LISTED RECORDS:
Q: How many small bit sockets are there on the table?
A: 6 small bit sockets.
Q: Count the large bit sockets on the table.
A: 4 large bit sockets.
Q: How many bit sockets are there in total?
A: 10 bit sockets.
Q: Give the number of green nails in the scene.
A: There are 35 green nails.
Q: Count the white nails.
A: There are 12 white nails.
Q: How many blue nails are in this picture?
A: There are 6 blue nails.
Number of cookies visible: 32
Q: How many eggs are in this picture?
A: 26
...
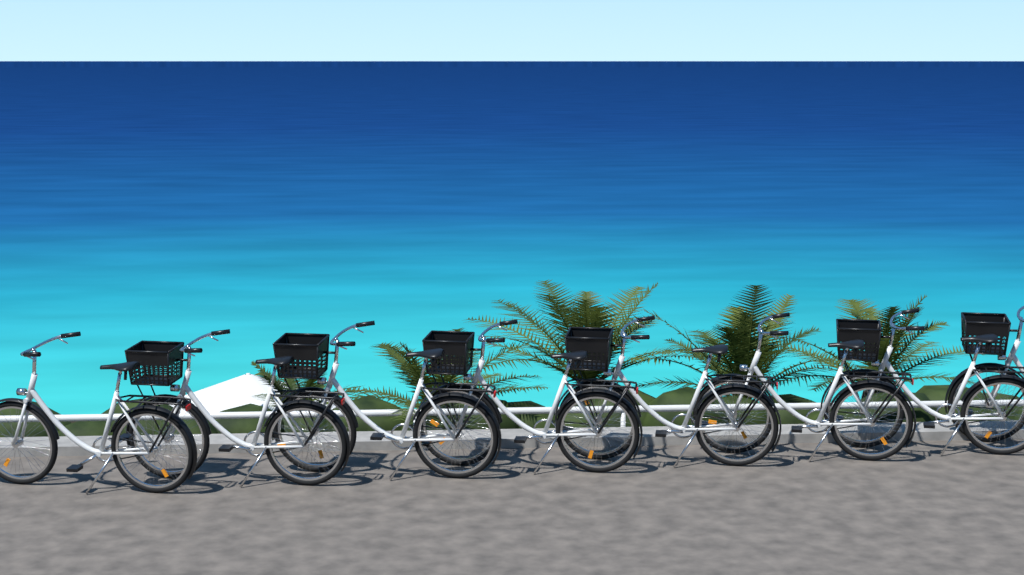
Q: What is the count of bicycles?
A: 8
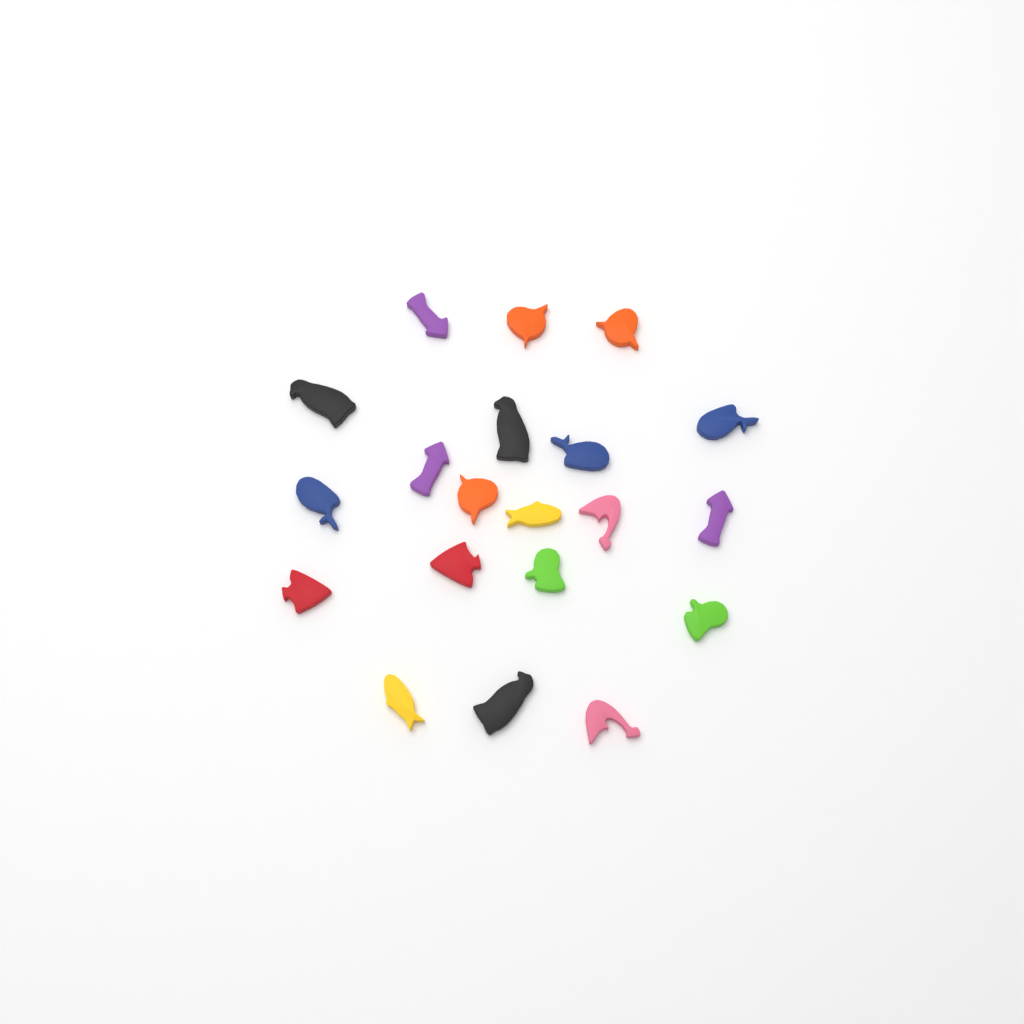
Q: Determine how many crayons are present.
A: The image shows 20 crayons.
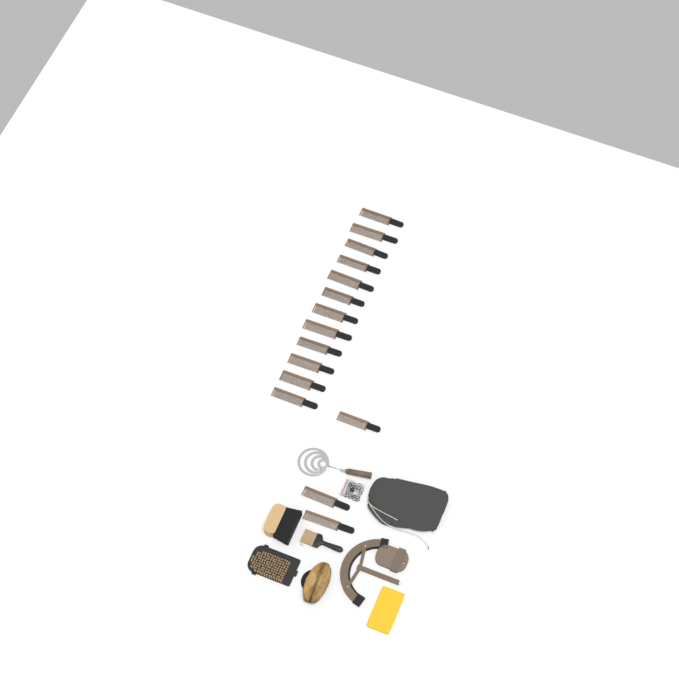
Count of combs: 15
...
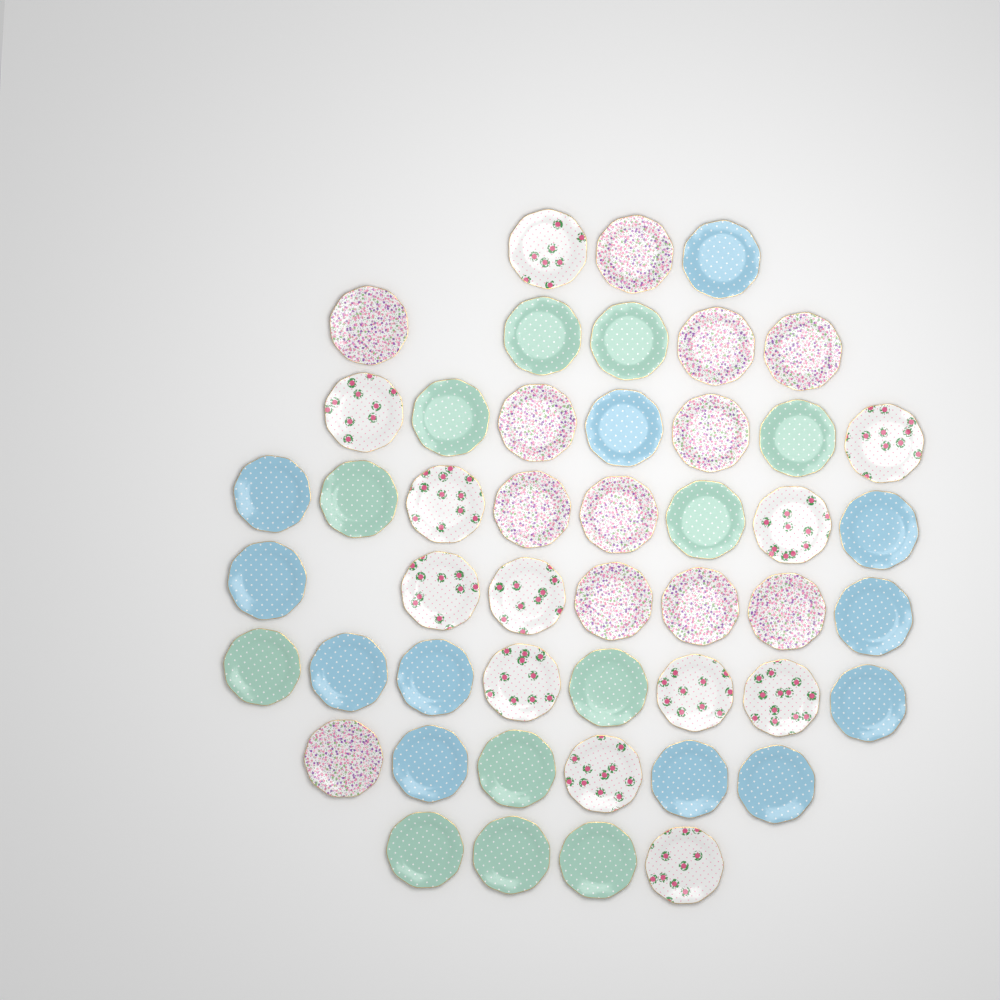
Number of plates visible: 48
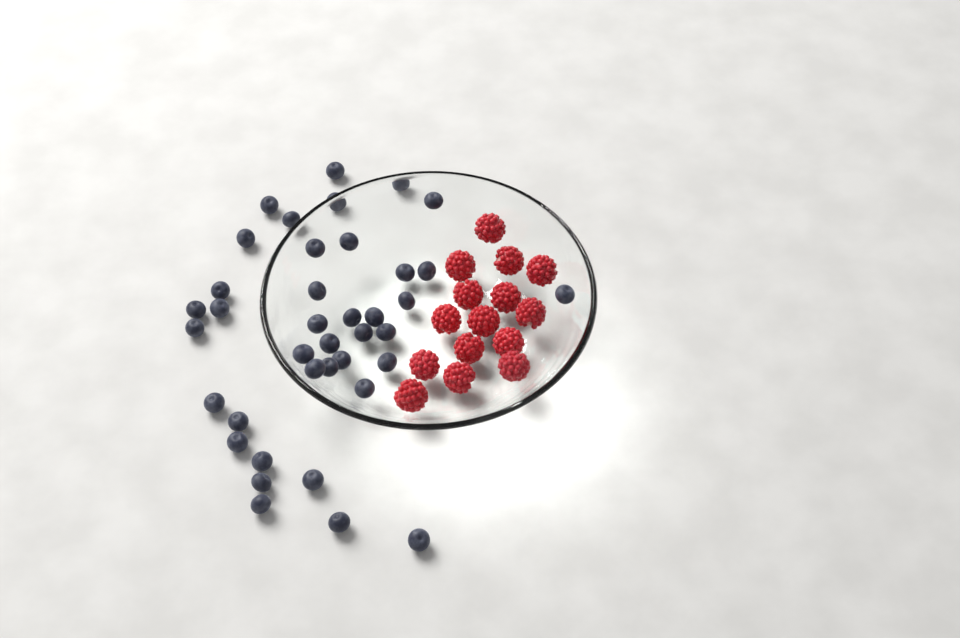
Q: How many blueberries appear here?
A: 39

TASK REQUIREMENTS: Which rows contain the word "crayons"? Copy each of those lines in full.

RESULT FOR THIS TASK:
Q: Determine how many crayons are present.
A: The image shows 20 crayons.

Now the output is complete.